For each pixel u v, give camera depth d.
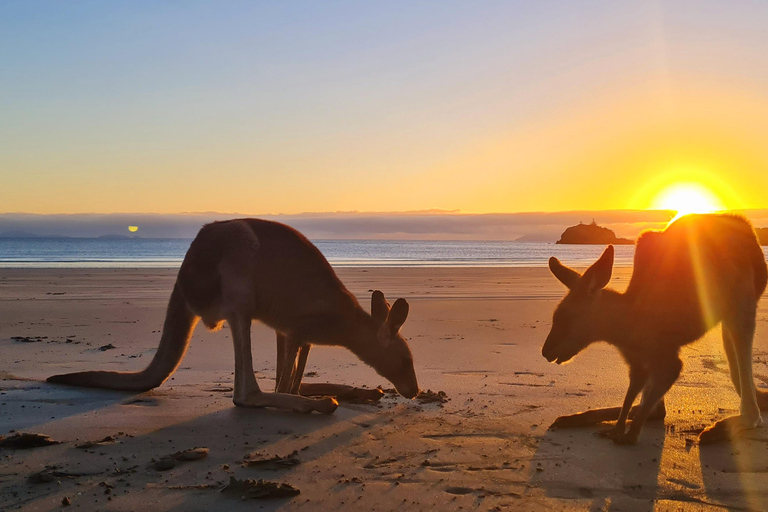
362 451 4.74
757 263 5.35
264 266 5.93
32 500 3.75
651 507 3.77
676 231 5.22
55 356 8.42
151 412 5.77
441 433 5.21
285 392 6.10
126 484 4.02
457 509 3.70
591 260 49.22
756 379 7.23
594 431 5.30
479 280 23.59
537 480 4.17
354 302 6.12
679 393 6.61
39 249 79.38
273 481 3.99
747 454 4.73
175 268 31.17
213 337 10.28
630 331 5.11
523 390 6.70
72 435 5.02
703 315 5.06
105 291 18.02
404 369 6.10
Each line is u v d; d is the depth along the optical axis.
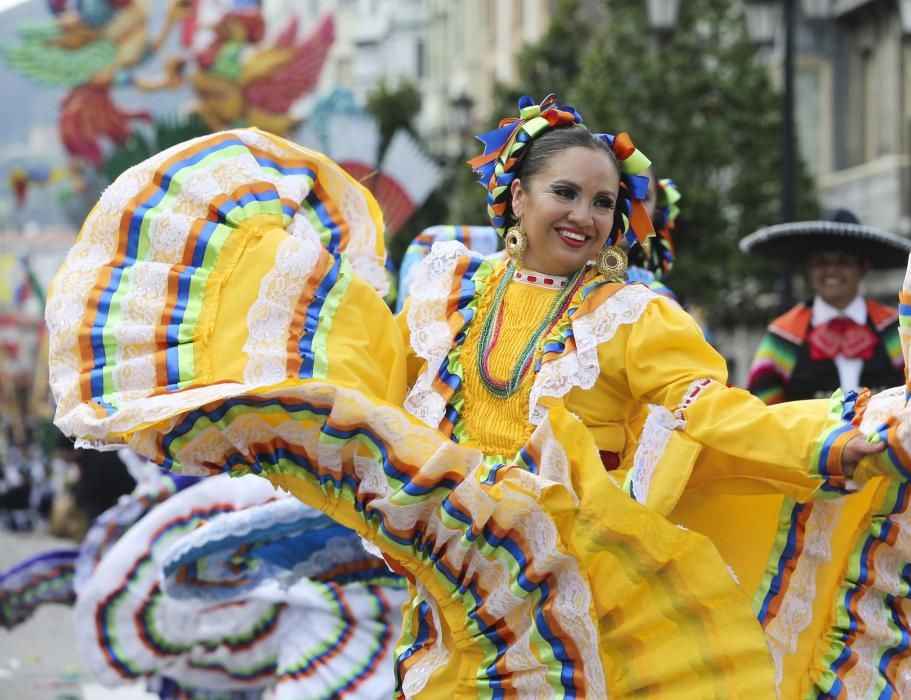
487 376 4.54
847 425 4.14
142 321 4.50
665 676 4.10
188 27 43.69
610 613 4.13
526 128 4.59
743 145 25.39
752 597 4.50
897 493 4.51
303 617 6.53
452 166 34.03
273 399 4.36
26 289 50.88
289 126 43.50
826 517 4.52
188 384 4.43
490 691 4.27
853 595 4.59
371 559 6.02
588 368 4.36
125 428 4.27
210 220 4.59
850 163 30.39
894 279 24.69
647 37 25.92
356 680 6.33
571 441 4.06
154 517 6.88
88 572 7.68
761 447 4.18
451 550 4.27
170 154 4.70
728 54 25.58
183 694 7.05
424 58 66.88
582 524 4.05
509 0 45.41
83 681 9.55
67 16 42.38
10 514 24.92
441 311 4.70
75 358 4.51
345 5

━━━━━━━━━━━━━━━━━━━━━━━━━━━━━━

What you will do — Extract, without any images, the part of the material above that opens with the line containing "479 280 23.59" and closes with the line containing "424 58 66.88", both lines included.

Reply to the exercise —
479 280 23.59
537 480 4.17
354 302 6.12
679 393 6.61
39 249 79.38
273 481 3.99
747 454 4.73
175 268 31.17
213 337 10.28
630 331 5.11
523 390 6.70
72 435 5.02
703 315 5.06
105 291 18.02
404 369 6.10
Each line is u v d; d is the depth along the optical axis.
487 376 4.54
847 425 4.14
142 321 4.50
665 676 4.10
188 27 43.69
610 613 4.13
526 128 4.59
743 145 25.39
752 597 4.50
897 493 4.51
303 617 6.53
452 166 34.03
273 399 4.36
26 289 50.88
289 126 43.50
826 517 4.52
188 384 4.43
490 691 4.27
853 595 4.59
371 559 6.02
588 368 4.36
125 428 4.27
210 220 4.59
850 163 30.39
894 279 24.69
647 37 25.92
356 680 6.33
571 441 4.06
154 517 6.88
88 572 7.68
761 447 4.18
451 550 4.27
170 154 4.70
728 54 25.58
183 694 7.05
424 58 66.88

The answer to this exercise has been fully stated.